Project > Modules > Methodology



Methodology


Cloning


In order to assemble the necessary BioBricks (BB) to create the Sexy Plant, we employed a modular DNA cloning method called GoldenBraid (GB). The GB constructs were assembled following this procedure Flowchart. To convert GoldenBraid assemblies to the BioBricks standards, we followed the conversion from GB to BB procedure.



Expression


As plants are complex organisms they require the use of more sophisticated transformation techniques than the ones used with bacteria. In order to introduce a given construct into the plant cells and insert it in the genome, soil bacteria called Agrobacterium tumefaciens/Rhizobium radiobacter are used.
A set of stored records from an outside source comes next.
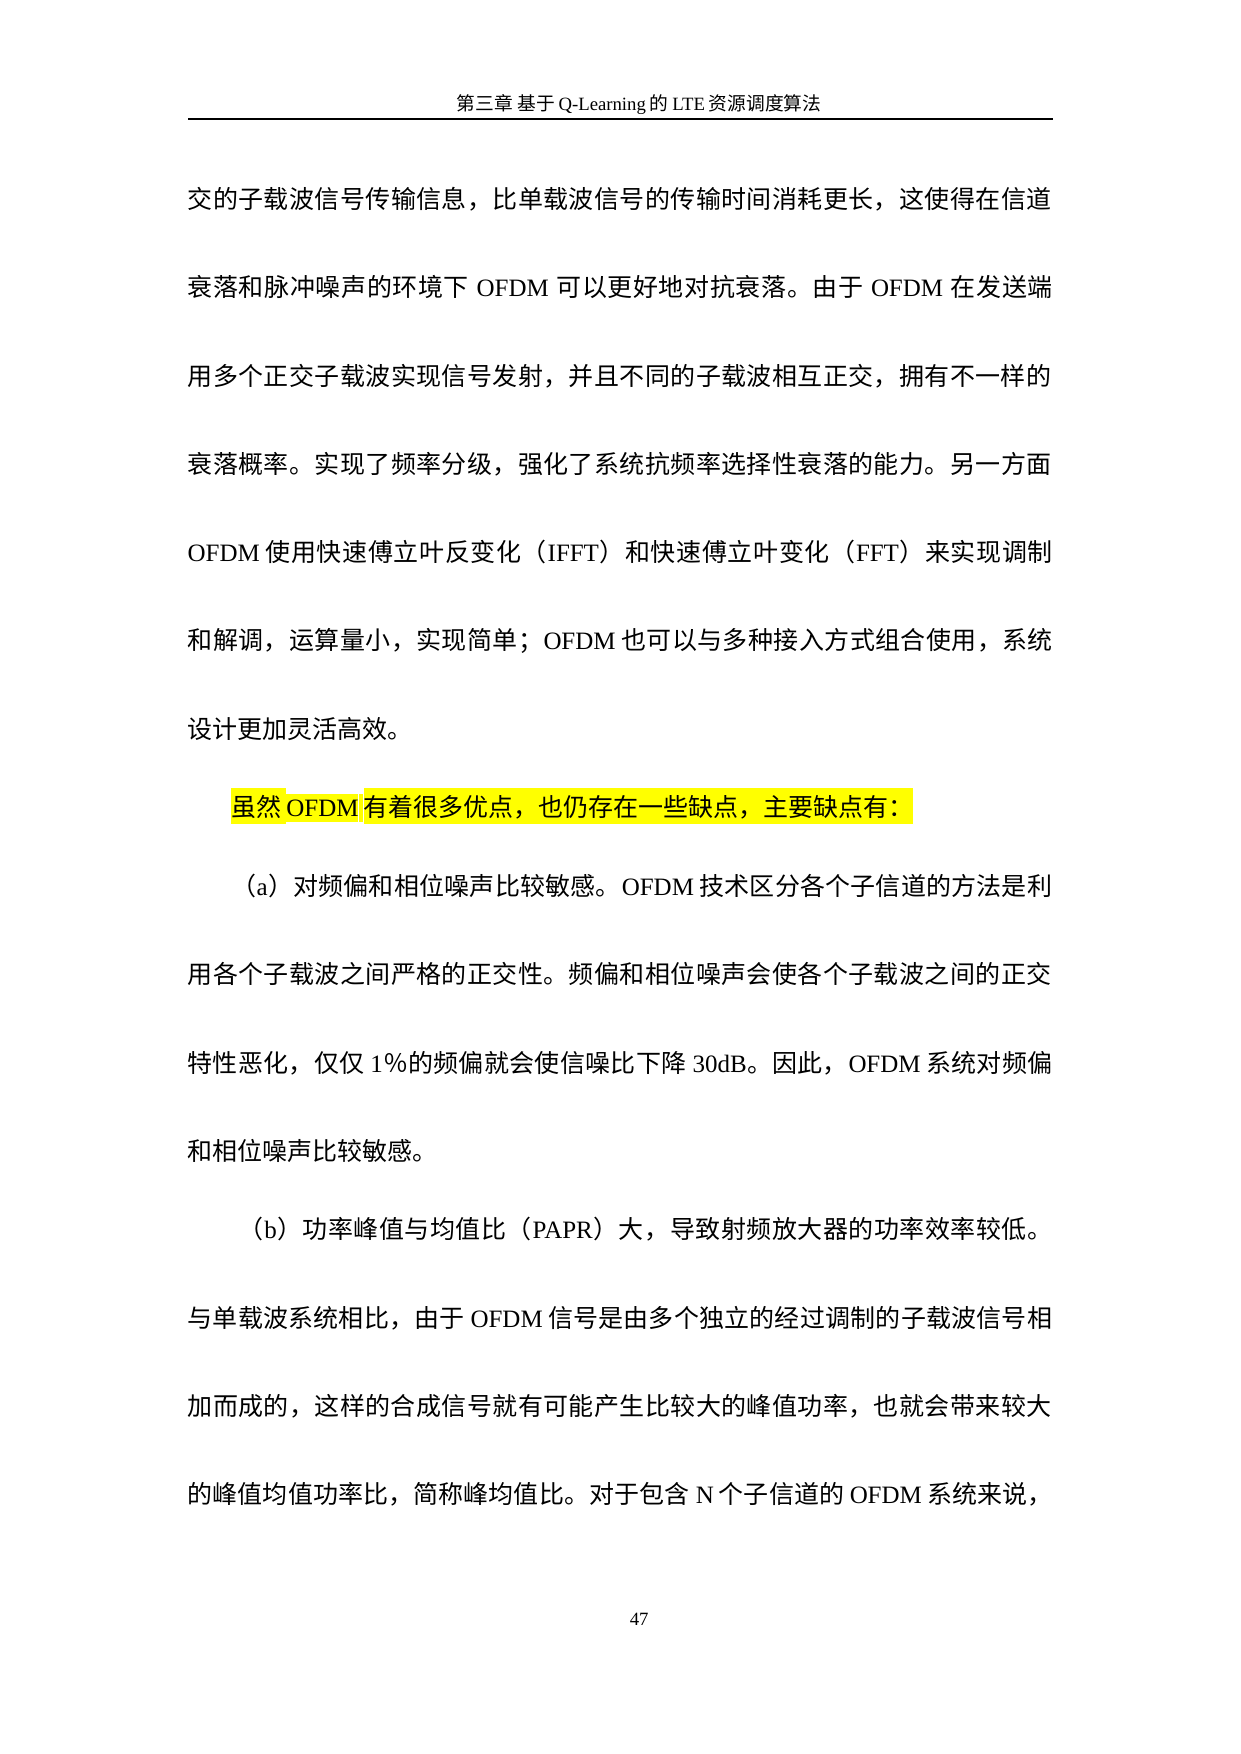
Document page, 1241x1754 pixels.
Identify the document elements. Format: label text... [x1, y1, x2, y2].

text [187, 1194, 1053, 1527]
text （a）对频偏和相位噪声比较敏感。OFDM技术区分各个子信道的方法是利用各个子载波之间严格的正交性。频偏和相位噪声会使各个子载波之间的正交特性恶化，仅仅1％的频偏就会使信噪比下降30dB。因此，OFDM系统对频偏和相位噪声比较敏感。 [187, 851, 1053, 1183]
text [187, 164, 1053, 761]
text 虽然OFDM有着很多优点，也仍存在一些缺点，主要缺点有： [187, 772, 1053, 840]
By injecting these bacteria in the plant leaves, they can induce Transient gene expression in the host plant.



Measurements


Such a complex project as the Sexy Plant, requires many different measurement techniques.

In order to analyse the pheromone production in the plant, we collected transformed Nicotiana benthamiana leaf samples and performed a Headspace SPME, a technique that traps the volatile organic compounds produced in the sample. Then, the volatiles were analysed and identified by Gas Chromatography-Mass Spectrometry.
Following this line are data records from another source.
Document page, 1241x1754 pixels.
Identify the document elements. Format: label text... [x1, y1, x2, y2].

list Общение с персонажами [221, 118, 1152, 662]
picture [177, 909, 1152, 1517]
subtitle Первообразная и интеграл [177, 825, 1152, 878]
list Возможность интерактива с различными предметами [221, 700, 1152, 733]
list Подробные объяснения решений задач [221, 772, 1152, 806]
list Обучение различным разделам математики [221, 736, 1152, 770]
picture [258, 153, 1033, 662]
Willing to test if the plants efficiently released the pheromone, we also performed a Dynamic Headspace sampling technique.

We also wanted to study moth’s response to pheromones produced by our genetically engineered plants. Therefore we performed an Electroantennography to test the antennae detection and signal transmission upon stimulation with our plant samples. In addition, we performed a Wind tunnel assay to observe male moths behaviour under stimulation with our pheromones.

Finally, to test the induction of gene expression triggered by our cupper-activated switch, we performed a Luciferase expression assay.